◆ **Items from a data source**:
● ● ●

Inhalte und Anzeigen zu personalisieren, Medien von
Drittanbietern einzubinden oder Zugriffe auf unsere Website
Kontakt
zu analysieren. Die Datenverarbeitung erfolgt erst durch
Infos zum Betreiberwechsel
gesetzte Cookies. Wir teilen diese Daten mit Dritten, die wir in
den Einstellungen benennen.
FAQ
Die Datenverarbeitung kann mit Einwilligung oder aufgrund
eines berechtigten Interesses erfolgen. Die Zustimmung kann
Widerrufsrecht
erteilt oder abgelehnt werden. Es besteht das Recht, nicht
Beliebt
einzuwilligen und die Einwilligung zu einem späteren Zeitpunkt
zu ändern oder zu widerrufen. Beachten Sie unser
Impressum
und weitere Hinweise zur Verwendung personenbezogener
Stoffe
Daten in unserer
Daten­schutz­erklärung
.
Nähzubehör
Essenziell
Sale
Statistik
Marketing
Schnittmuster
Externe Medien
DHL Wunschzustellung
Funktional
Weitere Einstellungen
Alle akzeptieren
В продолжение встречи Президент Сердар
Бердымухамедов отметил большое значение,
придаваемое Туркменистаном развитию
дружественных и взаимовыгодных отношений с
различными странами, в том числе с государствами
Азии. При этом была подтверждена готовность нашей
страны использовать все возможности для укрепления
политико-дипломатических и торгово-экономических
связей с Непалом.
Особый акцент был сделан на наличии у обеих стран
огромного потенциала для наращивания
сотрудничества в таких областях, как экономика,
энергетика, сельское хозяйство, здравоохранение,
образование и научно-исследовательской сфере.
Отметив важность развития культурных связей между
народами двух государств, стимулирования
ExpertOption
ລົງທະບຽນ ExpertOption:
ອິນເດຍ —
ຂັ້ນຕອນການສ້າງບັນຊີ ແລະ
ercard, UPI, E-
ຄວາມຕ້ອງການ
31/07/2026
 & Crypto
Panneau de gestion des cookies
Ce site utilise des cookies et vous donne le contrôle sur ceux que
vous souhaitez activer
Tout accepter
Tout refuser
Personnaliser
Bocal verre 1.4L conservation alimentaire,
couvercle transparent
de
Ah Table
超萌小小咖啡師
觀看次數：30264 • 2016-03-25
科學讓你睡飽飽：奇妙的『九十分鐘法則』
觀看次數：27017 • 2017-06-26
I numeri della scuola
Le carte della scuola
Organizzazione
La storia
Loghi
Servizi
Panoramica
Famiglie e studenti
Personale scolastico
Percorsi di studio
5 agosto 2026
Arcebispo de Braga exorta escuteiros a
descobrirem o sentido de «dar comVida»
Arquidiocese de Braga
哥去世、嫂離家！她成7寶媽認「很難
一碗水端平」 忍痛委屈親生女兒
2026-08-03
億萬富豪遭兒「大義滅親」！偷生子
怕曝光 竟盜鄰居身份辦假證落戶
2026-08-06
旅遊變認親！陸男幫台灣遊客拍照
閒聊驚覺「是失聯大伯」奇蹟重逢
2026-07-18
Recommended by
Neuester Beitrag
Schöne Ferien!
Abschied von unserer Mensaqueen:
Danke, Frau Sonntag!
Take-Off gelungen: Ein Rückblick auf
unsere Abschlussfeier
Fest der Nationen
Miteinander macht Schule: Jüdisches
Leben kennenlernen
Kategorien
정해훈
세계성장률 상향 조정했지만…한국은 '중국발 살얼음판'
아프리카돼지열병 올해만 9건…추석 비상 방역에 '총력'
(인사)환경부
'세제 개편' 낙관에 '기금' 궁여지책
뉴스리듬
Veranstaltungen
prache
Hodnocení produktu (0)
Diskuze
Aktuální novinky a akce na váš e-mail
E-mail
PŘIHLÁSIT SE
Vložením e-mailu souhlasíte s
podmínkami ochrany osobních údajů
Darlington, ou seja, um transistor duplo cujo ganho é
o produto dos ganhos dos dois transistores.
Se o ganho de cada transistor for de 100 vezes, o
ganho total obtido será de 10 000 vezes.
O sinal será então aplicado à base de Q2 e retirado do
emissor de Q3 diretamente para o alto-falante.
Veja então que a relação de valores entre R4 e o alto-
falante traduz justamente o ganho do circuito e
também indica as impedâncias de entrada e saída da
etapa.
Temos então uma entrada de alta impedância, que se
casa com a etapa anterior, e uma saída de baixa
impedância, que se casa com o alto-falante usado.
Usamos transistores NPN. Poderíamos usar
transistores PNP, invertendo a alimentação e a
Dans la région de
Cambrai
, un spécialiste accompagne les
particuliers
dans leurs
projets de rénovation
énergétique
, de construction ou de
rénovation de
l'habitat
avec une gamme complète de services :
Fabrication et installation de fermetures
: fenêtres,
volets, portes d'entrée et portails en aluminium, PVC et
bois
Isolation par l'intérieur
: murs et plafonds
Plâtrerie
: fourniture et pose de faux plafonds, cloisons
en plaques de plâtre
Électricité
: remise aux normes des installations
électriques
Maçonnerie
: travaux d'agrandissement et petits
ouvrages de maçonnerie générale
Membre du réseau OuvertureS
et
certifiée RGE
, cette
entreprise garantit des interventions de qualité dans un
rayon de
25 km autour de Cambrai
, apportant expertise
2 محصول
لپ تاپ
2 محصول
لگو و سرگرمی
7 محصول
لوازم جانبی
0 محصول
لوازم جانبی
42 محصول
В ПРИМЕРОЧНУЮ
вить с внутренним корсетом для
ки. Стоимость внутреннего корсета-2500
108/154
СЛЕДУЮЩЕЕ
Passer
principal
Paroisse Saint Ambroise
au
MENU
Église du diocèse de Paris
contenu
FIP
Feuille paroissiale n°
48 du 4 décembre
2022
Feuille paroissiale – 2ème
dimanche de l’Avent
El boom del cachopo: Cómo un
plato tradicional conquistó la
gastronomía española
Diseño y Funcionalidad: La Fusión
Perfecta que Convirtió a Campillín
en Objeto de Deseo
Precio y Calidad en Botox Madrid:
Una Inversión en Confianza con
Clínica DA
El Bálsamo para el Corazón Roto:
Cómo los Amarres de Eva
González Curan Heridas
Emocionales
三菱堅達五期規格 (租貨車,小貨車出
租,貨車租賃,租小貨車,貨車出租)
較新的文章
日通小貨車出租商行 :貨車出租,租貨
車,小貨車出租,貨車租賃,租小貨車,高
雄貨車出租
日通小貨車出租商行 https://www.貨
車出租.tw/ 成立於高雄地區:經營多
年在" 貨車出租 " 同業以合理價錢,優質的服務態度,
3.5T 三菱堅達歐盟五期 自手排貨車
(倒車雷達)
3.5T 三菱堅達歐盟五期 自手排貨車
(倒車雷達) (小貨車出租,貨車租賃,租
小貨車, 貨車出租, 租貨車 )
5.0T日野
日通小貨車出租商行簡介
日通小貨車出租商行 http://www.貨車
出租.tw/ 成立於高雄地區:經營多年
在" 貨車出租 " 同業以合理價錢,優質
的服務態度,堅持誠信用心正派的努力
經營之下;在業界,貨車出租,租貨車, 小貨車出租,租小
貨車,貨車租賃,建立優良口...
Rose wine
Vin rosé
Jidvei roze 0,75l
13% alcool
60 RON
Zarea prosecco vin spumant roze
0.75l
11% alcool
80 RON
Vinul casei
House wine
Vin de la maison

● ● ●

◆ **What you need to do**: Go through the records above and count the lines with the word "casa" in them. Answer with the number only.

◆ **Task response**: 2